More money, more risk-taking?

Many people make the assumption that annuities are more suitable for those with smaller pension pots, while retirees with a much larger amount saved for their pension are likely to benefit from taking income drawdown in retirement.

Stephen Lowe, Just’s group communications director, acknowledges this assumption does hold true sometimes, “partly driven by the fact that if you’re sat down with an adviser you’ll get good advice, and perhaps people with lesser wealth don’t see an adviser, therefore perhaps don’t get access to the same quality advice”.

But he adds: “People who have a lot of money may still be people who don’t want to put a load of it at risk. Their capacity for loss, what they can afford to lose is much higher but they may still have inherent beliefs that say, I don’t want to gamble with my money. 

“It’s not quite as straightforward an answer as wealth is highly correlated with risk taking.”

Whatever the final decision, it is crucial that the client takes their time and doesn’t rush into anything.Jinesh Patel

It is also typically the case people tend to underestimate how long they are going to live. Facing up to this fact will help retirees make the choice between an annuity and income drawdown in the first place.

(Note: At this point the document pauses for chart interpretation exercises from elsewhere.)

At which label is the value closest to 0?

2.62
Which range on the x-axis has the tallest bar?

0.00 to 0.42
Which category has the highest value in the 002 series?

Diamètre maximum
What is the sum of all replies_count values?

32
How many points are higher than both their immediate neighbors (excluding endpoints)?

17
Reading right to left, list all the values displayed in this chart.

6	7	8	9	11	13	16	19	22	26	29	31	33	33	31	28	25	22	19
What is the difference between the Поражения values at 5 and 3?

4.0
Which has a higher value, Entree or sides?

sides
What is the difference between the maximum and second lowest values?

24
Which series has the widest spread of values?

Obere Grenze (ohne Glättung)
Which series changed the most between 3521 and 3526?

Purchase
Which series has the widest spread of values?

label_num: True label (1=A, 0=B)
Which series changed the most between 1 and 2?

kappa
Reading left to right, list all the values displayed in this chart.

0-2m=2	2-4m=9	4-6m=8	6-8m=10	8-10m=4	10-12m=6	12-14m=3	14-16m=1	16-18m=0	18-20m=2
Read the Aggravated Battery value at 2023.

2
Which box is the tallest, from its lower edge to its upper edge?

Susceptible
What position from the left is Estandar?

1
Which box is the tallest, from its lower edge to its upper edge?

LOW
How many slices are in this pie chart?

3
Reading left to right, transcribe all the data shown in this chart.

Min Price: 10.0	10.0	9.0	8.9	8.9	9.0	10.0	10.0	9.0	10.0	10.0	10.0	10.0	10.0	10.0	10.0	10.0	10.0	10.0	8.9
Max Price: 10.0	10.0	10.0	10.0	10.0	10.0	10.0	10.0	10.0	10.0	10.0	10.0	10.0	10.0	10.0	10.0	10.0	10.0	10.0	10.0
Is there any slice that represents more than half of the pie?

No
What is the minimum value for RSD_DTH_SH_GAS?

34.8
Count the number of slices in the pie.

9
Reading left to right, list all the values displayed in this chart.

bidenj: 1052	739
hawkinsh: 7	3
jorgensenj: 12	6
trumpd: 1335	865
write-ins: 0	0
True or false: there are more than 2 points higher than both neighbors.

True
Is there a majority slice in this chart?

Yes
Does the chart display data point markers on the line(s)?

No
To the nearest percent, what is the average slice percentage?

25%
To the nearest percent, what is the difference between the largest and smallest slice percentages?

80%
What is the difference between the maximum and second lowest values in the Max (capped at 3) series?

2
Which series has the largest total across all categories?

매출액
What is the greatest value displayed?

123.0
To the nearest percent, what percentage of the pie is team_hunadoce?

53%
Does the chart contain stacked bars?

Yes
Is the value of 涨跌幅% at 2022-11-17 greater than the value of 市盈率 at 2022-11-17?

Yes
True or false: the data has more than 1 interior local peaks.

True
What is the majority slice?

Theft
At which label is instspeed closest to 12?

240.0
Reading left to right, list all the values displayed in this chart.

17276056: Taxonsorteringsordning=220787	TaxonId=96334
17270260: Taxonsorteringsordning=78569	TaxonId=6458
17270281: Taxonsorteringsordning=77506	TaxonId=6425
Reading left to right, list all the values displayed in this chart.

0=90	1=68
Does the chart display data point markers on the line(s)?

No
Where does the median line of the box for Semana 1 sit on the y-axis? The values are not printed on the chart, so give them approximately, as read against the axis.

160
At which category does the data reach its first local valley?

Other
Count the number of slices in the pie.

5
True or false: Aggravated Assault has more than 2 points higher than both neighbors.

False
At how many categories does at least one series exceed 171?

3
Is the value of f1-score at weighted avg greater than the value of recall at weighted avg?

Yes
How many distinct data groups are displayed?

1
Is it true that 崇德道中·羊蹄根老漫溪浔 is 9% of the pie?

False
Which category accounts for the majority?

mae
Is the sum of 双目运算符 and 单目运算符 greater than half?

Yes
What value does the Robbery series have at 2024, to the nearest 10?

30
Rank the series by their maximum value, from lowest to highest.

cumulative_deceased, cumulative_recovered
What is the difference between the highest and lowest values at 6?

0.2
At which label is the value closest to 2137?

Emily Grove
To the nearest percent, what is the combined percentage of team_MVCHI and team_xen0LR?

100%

As Mr Patel notes, it is important for clients to consider their own individual circumstances.

“This can be really daunting and unpleasant – it’s facing up to your own mortality in all but name – but really asking themselves the right questions can sometimes lead to better rates than they would otherwise have got. For instance, if they have a serious health condition, this can lead to a more generous rate of annuity,” he explains.

Mr Patel continues: “Whatever the final decision, it is crucial that the client takes their time and doesn’t rush into anything.

"There is myriad information out there, whether that’s through services such as Pension Wise, helpful case workers at the Citizens Advice Bureau or even close family and friends in similar circumstances who may have already gone through the process. 

“In more complex cases, it could be worth enlisting the help of a financial adviser – at the very least, they will be able to help you shape any pre-conceived ideas into a sensible plan of action.”